_GIVEN REQUEST_
Print everything from "During the first" down to "to Antonie Brentano." in the notes on Beethoven's piano sonatas below, word for word.

_EXCERPT TO READ_
------

Moderato cantabile molto espressivo
Allegro molto
Adagio ma non troppo – Arioso dolente – Fuga: Allegro ma non troppo

During the first few months of 1821, Beethoven was laid low by illness, and was unable to do any composing for weeks on end. It was not until September that he was able to make a serious start on the Piano Sonata Op.110, and even in November he was grumbling to friends that he was still suffering from constant bouts of illness. However, the work was finished on Christmas Day 1821, and quickly sent to Schlesinger. The firm published it in 1822 and unusually, it appeared without dedication, though Thayer speculated that Beethoven intended to dedicate it to Antonie Brentano.

George Bernard Shaw considered Op.110 the most beautiful of all Beethoven’s piano sonatas. The first movement is moderate and elegantly proportioned, leading Charles Rosen to describe it as ‘Haydnesque’. The pithy Scherzo (in F minor) has a slightly folksy roughness – it actually uses a couple of folk tunes – while the Trio is in D flat major and marked by an idea that seems to cascade down the instrument. The reprise of the Scherzo ends in F major and leads straight into the Adagio ma non troppo – initially a recitative that leads to a deeply profoundly expressive Arioso dolente. For many musicians, it is the concluding Fugue (based on a subject built on rising fourths) that places it at or near the summit of Beethoven’s achievements. A sudden interruption of the fugue brings a poignant and tender recollection of the Arioso before the Fugue begins again, the subject now inverted, working towards a climax that is both sublime and majestic. Tovey wrote that ‘this fugue absorbs and transcends the world’, while Stravinsky considered it ‘the climax of this sonata … its great miracle lies in the substance of the counterpoint and it escapes all description.’

© Nigel Simeone

BEETHOVEN Ludwig van, Piano Sonata No.32 in C minor Op.111

Maestoso – Allegro con brio ed appassionato
Arietta: Adagio molto, semplice e cantabile

The final sonata in Beethoven’s late trilogy was composed in 1821–2, straight after Op.110, and it was dedicated to his pupil and patron Archduke Rudolph, familiar as the dedicatee of the ‘Archduke’ Trio, and also the person to whom Beethoven inscribed the Missa solemnis, work on which was interrupted to compose the three late piano sonatas. Op.111 is in two movements, the first a turbulent and tempestuous Allegro preceded by a dramatic introduction notable for its extensive use of diminished seventh chords. The driving intensity of the main Allegro finds a moment of repose with the arrival of the second theme, in A flat major. At the end of the movement it is as if all rage has been spent as the music works towards a serene pianissimo conclusion in C major. The second movement is based on a hymn-like theme heard at the start of the movement and treated to an astoundingly diverse series of variations and a coda drenched in trills that seem to take the music to a strange and wonderful expressive world. Alfred Brendel has said of this movement that ‘perhaps nowhere else in piano literature does mystical experience feel so immediately close at hand’.

------

_DATA PROVIDED_
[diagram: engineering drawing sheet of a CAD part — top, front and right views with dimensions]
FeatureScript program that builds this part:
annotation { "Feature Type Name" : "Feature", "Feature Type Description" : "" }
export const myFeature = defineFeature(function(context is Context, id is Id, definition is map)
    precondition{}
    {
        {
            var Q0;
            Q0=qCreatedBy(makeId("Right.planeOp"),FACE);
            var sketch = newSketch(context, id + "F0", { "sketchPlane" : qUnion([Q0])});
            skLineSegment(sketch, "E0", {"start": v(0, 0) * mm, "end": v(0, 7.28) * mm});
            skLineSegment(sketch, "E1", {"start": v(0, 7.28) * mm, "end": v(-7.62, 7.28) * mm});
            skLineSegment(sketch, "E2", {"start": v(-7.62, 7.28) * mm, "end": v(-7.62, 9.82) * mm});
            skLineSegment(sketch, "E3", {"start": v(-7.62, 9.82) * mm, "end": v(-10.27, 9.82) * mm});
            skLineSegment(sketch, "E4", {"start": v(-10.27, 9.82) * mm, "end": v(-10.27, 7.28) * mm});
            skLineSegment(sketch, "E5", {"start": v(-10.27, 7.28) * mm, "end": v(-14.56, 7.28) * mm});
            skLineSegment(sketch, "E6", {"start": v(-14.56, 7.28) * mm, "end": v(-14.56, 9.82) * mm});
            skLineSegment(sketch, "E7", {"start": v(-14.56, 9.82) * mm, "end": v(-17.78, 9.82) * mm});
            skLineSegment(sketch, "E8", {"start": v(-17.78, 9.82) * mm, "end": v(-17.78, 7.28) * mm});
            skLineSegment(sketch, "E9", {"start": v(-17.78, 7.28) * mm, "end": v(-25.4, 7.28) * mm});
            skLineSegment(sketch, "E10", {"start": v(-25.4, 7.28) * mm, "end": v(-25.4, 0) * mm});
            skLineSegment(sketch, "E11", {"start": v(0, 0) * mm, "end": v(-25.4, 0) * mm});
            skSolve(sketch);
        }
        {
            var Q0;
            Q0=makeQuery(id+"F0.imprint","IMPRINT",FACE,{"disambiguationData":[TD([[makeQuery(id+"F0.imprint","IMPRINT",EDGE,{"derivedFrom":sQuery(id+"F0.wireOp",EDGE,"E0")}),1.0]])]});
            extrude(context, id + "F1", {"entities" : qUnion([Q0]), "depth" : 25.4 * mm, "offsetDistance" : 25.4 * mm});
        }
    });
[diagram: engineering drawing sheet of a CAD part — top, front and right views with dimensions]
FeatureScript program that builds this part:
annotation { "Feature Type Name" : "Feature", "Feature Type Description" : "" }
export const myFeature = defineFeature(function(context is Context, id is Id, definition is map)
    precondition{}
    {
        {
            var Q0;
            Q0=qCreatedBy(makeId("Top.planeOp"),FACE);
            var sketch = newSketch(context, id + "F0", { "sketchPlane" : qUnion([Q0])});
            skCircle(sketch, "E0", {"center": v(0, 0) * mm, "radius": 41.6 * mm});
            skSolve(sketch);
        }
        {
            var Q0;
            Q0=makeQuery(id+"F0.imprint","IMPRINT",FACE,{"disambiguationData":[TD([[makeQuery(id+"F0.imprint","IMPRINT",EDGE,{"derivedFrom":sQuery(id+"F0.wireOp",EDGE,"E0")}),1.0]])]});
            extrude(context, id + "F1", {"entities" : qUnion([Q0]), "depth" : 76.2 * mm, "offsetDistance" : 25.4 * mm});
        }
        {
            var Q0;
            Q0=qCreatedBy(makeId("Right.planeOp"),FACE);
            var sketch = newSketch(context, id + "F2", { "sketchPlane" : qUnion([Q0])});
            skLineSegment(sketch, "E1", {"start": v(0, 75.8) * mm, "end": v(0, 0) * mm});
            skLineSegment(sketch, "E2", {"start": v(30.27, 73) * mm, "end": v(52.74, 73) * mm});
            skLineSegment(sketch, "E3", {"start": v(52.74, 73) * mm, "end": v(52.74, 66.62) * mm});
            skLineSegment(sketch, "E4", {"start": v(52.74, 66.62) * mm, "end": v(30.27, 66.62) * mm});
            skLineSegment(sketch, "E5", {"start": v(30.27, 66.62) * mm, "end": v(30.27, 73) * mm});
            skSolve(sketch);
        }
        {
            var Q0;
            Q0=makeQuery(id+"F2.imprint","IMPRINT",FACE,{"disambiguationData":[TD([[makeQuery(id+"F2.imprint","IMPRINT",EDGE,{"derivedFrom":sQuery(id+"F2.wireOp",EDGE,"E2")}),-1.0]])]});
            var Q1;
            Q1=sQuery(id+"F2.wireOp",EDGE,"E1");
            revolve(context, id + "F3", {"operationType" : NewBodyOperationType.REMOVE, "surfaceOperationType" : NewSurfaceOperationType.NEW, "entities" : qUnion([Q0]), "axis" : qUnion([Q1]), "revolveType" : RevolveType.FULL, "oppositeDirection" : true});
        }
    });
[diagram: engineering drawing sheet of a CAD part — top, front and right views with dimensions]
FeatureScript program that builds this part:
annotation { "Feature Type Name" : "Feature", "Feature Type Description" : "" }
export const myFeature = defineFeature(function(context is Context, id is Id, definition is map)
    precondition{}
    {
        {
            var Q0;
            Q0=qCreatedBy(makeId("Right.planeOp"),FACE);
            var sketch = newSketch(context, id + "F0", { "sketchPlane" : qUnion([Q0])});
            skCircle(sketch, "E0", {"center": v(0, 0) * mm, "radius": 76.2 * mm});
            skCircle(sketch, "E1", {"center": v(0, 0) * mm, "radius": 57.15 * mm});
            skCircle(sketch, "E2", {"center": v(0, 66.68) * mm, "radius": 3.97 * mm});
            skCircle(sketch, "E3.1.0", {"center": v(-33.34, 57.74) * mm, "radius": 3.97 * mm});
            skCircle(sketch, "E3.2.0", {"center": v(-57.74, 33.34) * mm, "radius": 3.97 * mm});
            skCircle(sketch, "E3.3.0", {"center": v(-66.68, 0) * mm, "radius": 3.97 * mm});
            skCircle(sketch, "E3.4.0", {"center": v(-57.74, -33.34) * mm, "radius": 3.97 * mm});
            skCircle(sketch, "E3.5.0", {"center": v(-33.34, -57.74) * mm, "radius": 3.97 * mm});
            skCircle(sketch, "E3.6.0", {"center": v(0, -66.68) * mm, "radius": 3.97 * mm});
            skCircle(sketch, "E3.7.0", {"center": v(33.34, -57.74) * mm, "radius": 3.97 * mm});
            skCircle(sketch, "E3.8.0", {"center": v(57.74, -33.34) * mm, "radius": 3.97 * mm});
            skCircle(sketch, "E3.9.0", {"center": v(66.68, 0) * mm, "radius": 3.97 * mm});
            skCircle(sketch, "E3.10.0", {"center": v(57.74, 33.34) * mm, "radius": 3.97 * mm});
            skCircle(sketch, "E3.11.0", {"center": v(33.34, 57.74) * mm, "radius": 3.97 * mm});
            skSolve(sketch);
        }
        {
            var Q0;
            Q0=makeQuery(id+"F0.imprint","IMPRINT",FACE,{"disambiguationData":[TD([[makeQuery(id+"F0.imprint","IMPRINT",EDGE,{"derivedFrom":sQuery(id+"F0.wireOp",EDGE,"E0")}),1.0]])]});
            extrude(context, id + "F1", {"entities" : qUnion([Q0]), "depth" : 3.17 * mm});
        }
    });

------

_ANSWER TO THE TASK_
During the first few months of 1821, Beethoven was laid low by illness, and was unable to do any composing for weeks on end. It was not until September that he was able to make a serious start on the Piano Sonata Op.110, and even in November he was grumbling to friends that he was still suffering from constant bouts of illness. However, the work was finished on Christmas Day 1821, and quickly sent to Schlesinger. The firm published it in 1822 and unusually, it appeared without dedication, though Thayer speculated that Beethoven intended to dedicate it to Antonie Brentano.